Con
escasos cuestionamientos, la historia del arte ha dado por sentado siempre que
el hecho artístico es una producción de Belleza. El estudio de la Estética y el
estudio del Arte, por tanto, han ido casi siempre en paralelo. Aunque no ha
sido necesariamente así en los orígenes, y de hecho la poesía no pasó a
integrar parte de lo que hoy conocemos como Arte hasta el Renacimiento. La
Belleza, tradicionalmente, se consideró un equilibrio de la naturaleza (la Gran
Armonía: el número perfecto), a la que el Arte debería recrear.

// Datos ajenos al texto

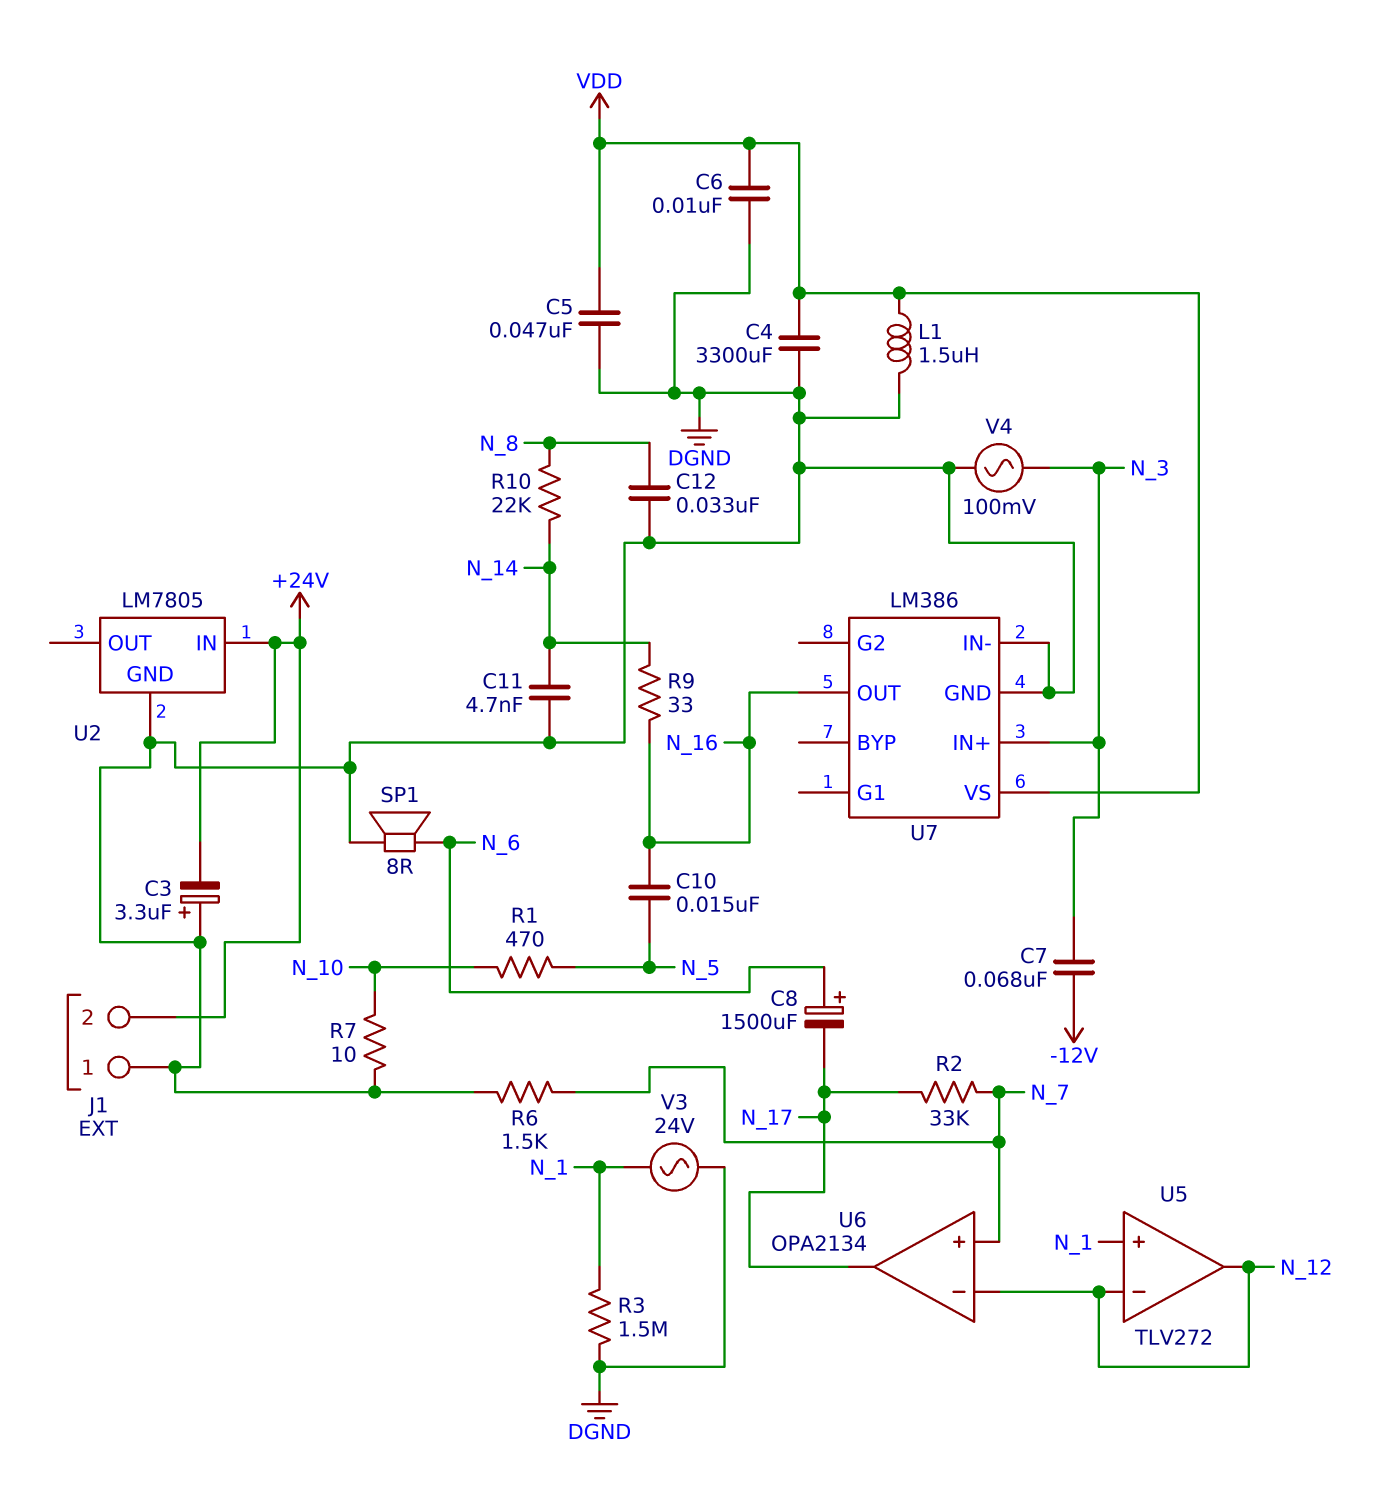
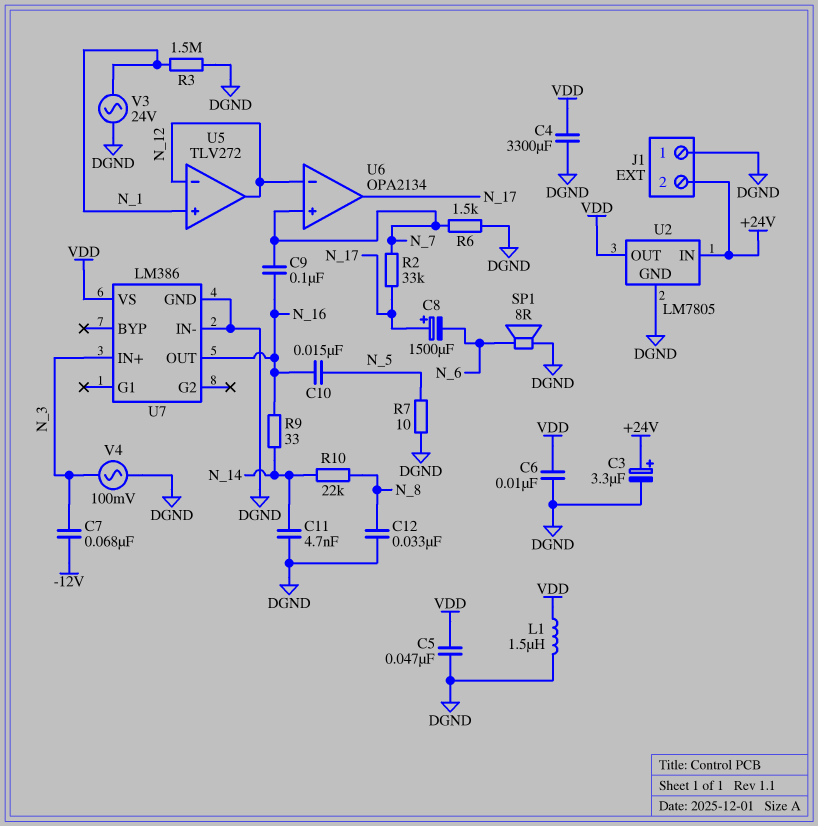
C3: 3.3uF (plus DGND, minus +24V) -> 3.3uF (plus +24V, minus DGND)
C8: 1500uF (plus N_6, minus N_17) -> 1500uF (plus N_17, minus N_6)
C9: none -> 100nF (N_7, N_16)
R1: 470 (N_5, N_10) -> none
R7: 10 (DGND, N_10) -> 10 (DGND, N_5)
U2 pin OUT: none -> VDD

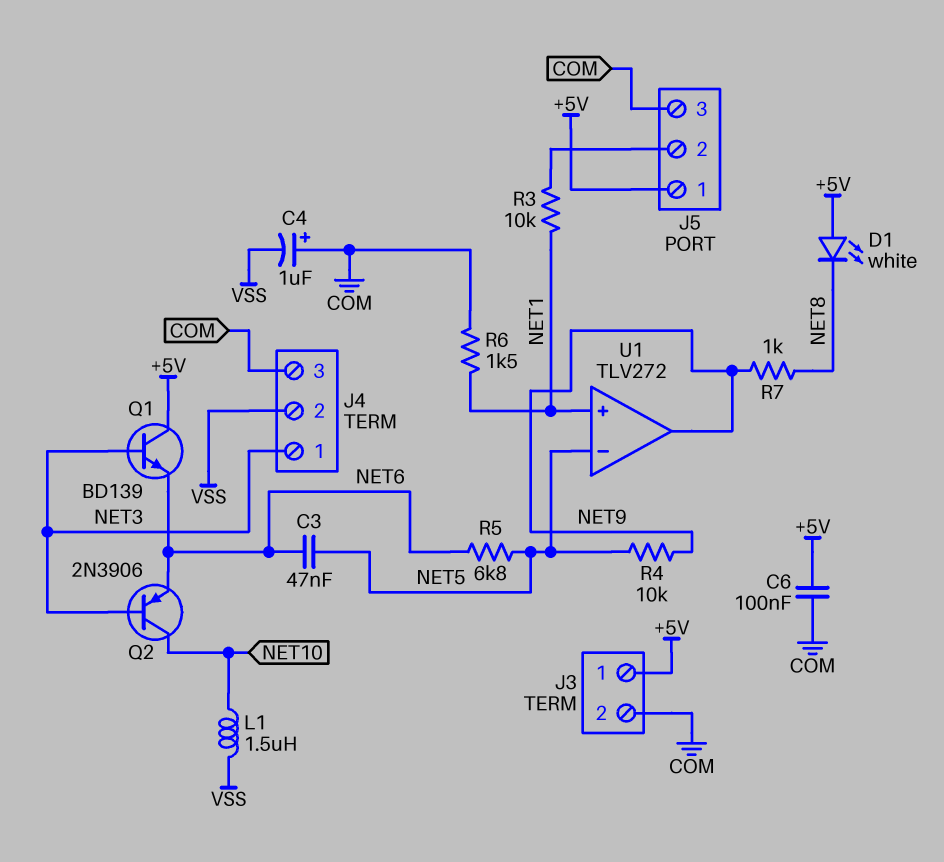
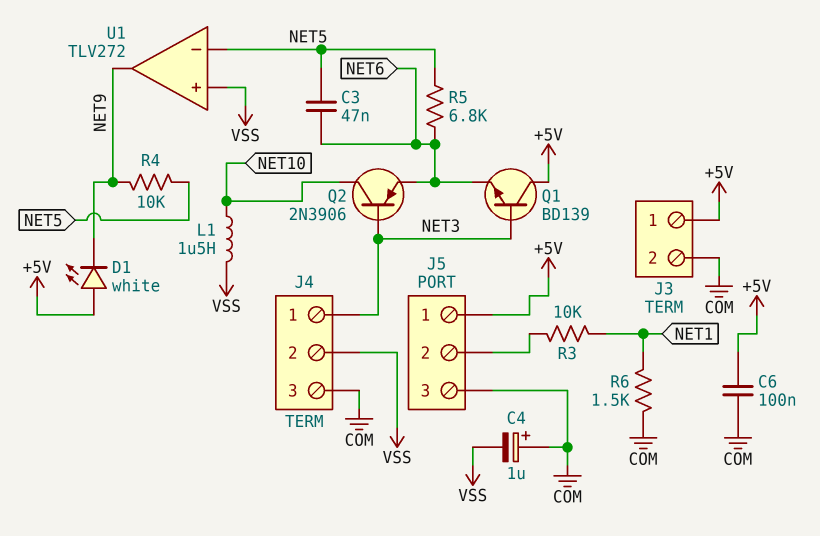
D1: LED white (A +5V, K NET8) -> LED white (A +5V, K NET9)
R7: 1k (NET8, NET9) -> none
U1 pin in+: NET1 -> VSS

Hacemos un
rápido recorrido por la historia de las
ideas estéticas, para concluir con una constatación: en el caso de la Poesía,
al menos desde fines del siglo XIX, esta identificación especular de arte y belleza
comienza a hacer agua. La convicción de que la naturaleza no tiene valores en
sí misma, sino los que les adjudica la conciencia humana; y de que la Gran
Armonía no puede expresar en toda su riqueza y paradoja la conciencia
desgarrada del hombre actual; permiten cambiar el eje de los antiguos
supuestos. El Arte contemporáneo abjura y denuncia la Armonía, pero no es a
pesar de sus manifiestos un empezar de nuevo, sino una batalla por romper (y
probablemente reconstruir) esa Armonía preexistente.